_Written request A:_
Answer these questions about the cost-of-living text below, one per line:
(i) How does the writer describe their home town?
(ii) Which city does the text say you will not live in if being able to bike to work is important to you?
(iii) Which performer does the text name in its comparison with catching a show at a local concert hall?
_Written request B:_
Copy word for word the part of the cost-of-living text below from "The type of" up to and including "of these things.".

_Extract provided:_
───

That's the point. The monetary comparison assumes you maintain the same level of housing. Obviously it's not precise. However, if you accept that housing will be different, you can remove it from the equation. In this case, the overall percentage is used, but housing is the reason for that. Remove housing, and it helps get a good idea of overall living costs.


You can't maintain the same level of housing no matter where you are. That's what my example comparing my home town (backwoods Connecticut) with San Francisco is about--it simply doesn't make any sense at all to compare a hundred acres in rural farmland with the equivalent housing situation in a major metropolis. Cost doesn't really enter into it.

The type of housing you can afford is a quality of life issue as much or more than it is a cost of living issue. If you live in San Francisco or New York, you accept a smaller living space than you'd get elsewhere. In return, you get access to nightlife, concert venues, and other amenities that can only be had in a densely-populated area.

If living on a hundred acres of woodland is important to you, you will not live in San Francisco. If being able to bike to work is important to you, you will not live in Los Angeles. If staying out of the cold is important to you, you will not live in Minneapolis. Money won't buy you any of these things.

At some levels, it may seem that it's just an issue of money. You can, of course, buy a detached, single-family house in San Francisco. It'll cost you millions, but you can do it if you're rich enough. Attempting to paint this as a difference in cost of living, however, is simply disingenuous--the detached home in San Francisco is the local equivalent of a mansion in my home town. It's not equivalent, any more than hiring Michael Franti to make a personal trip out to Connecticut to play for you would be equivalent to catching a show at a local concert hall.

And, finally, it's important to remember that unless you're living entirely hand-to-mouth, not all of your income goes to living expenses. If you're in the well-paid engineer club, then hopefully only a relatively small portion of your income goes to living expenses. Moving from a cheap location to an expensive one may increase that portion, but it doesn't make any sense at all to multiply your current income by a constant factor to determine the "equivalent" in a different location. That's what that calculator does, and it's deceptive and wrong.


> You can't maintain the same level of housing no matter where you are.

───

_Dataset section:_
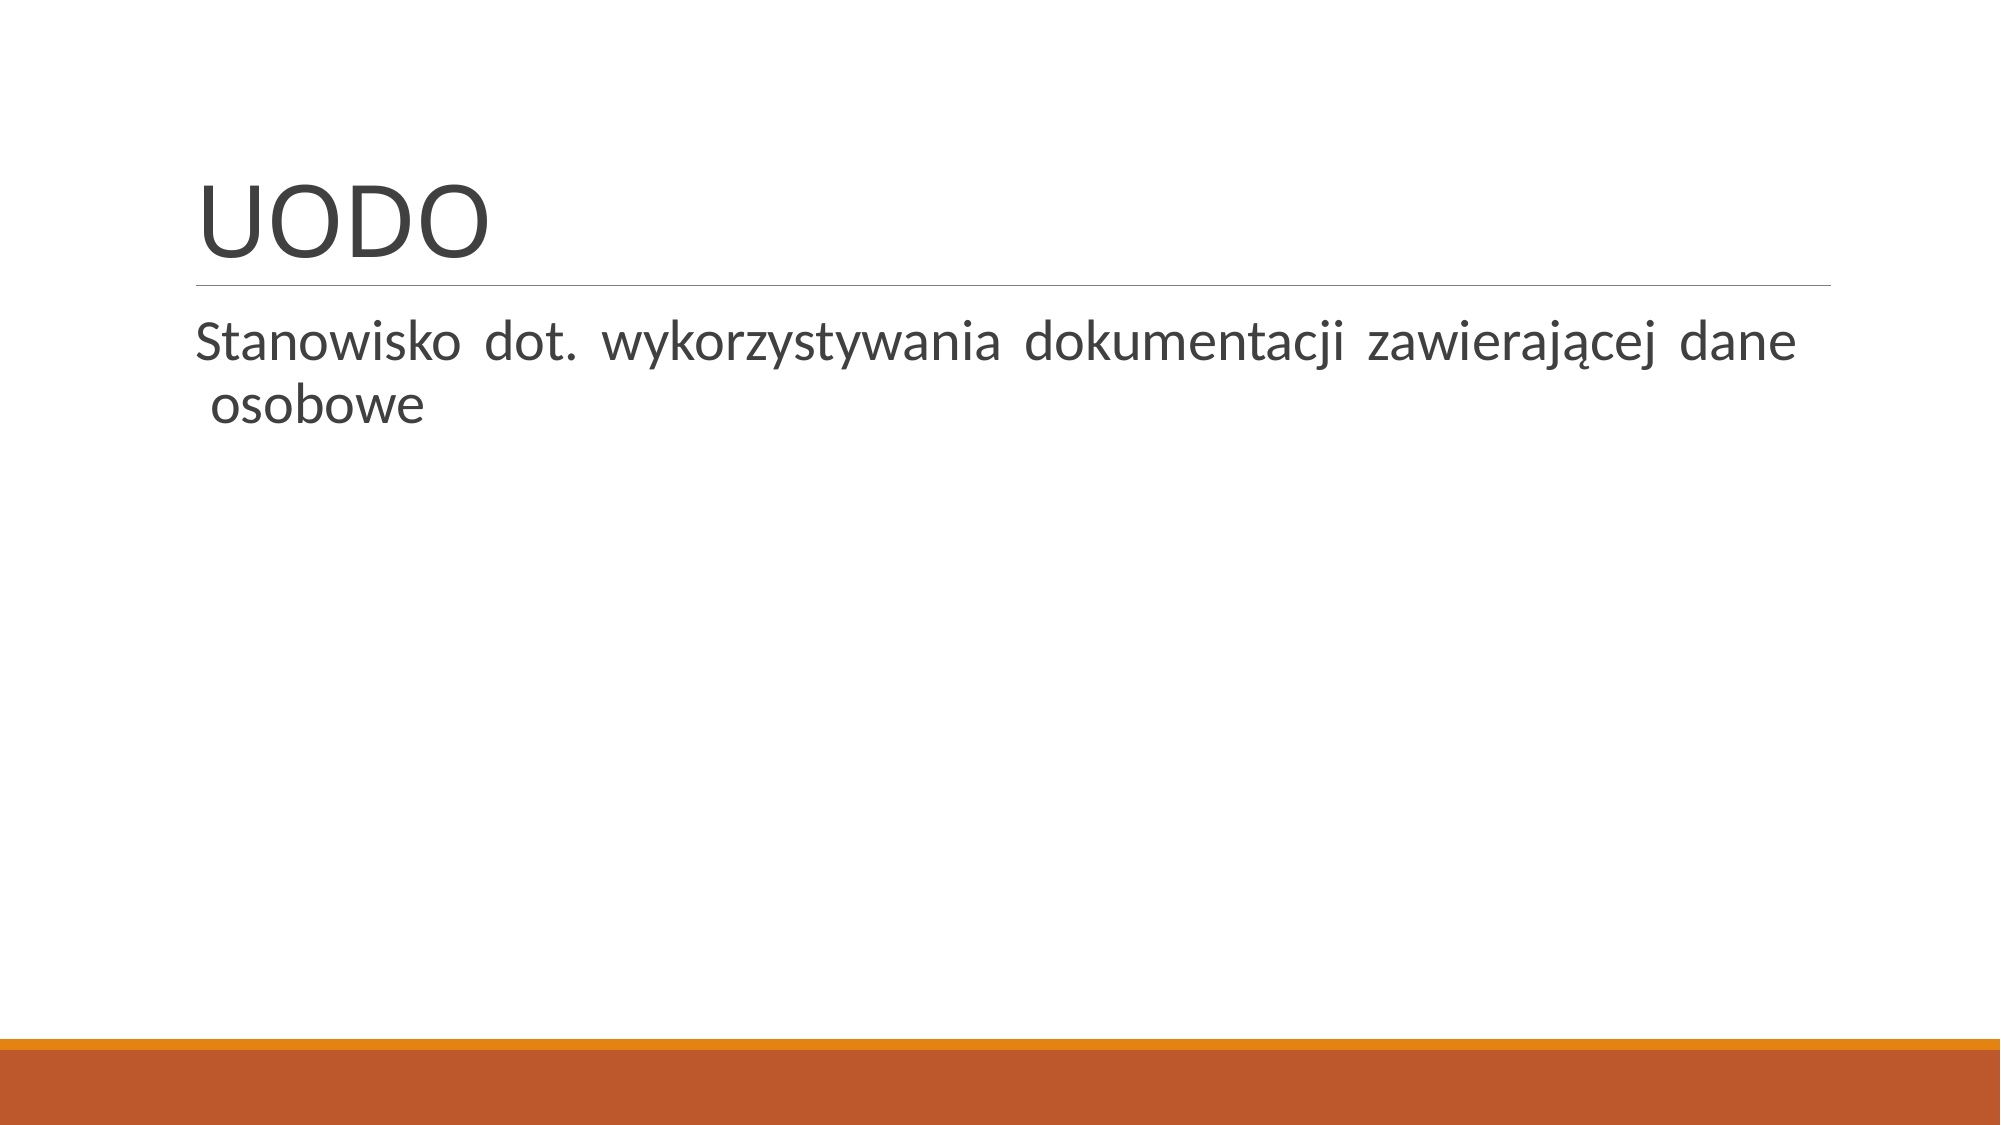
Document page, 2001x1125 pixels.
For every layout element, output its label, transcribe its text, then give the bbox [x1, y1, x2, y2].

title UODO [180, 47, 1831, 286]
list Stanowisko dot. wykorzystywania dokumentacji zawierającej dane osobowe [180, 302, 1831, 963]
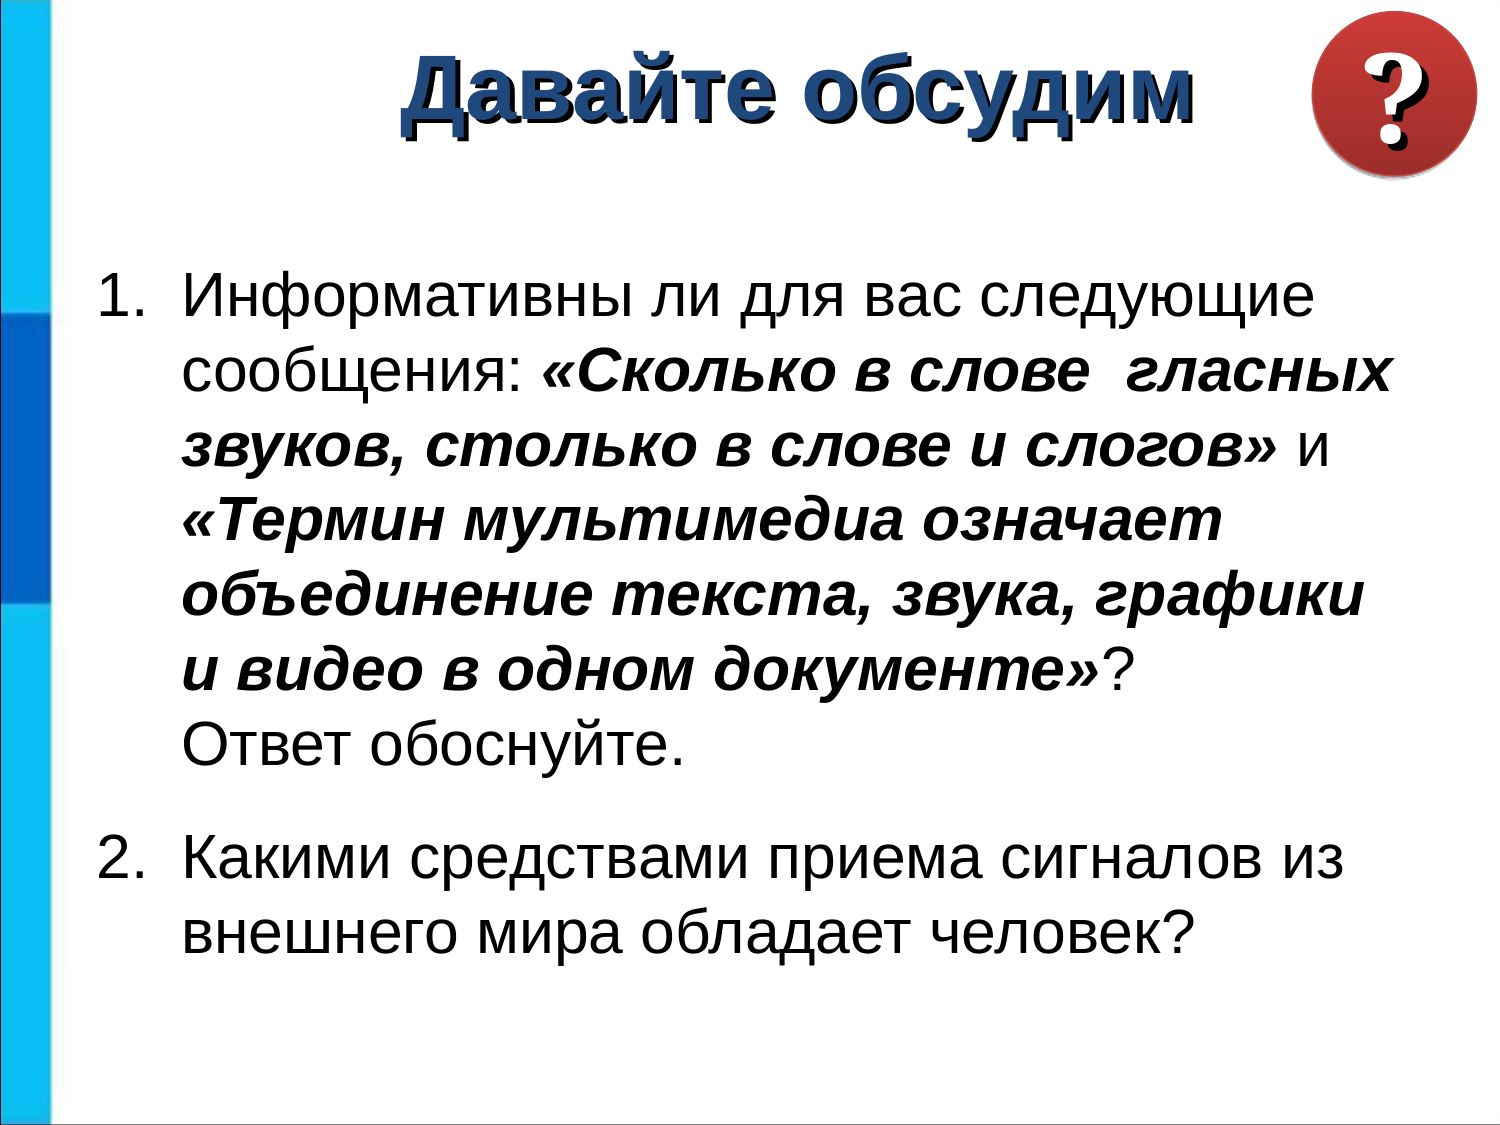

───

_Result A:_
(i) Backwoods Connecticut.
(ii) Los Angeles.
(iii) Michael Franti.

_Result B:_
The type of housing you can afford is a quality of life issue as much or more than it is a cost of living issue. If you live in San Francisco or New York, you accept a smaller living space than you'd get elsewhere. In return, you get access to nightlife, concert venues, and other amenities that can only be had in a densely-populated area.

If living on a hundred acres of woodland is important to you, you will not live in San Francisco. If being able to bike to work is important to you, you will not live in Los Angeles. If staying out of the cold is important to you, you will not live in Minneapolis. Money won't buy you any of these things.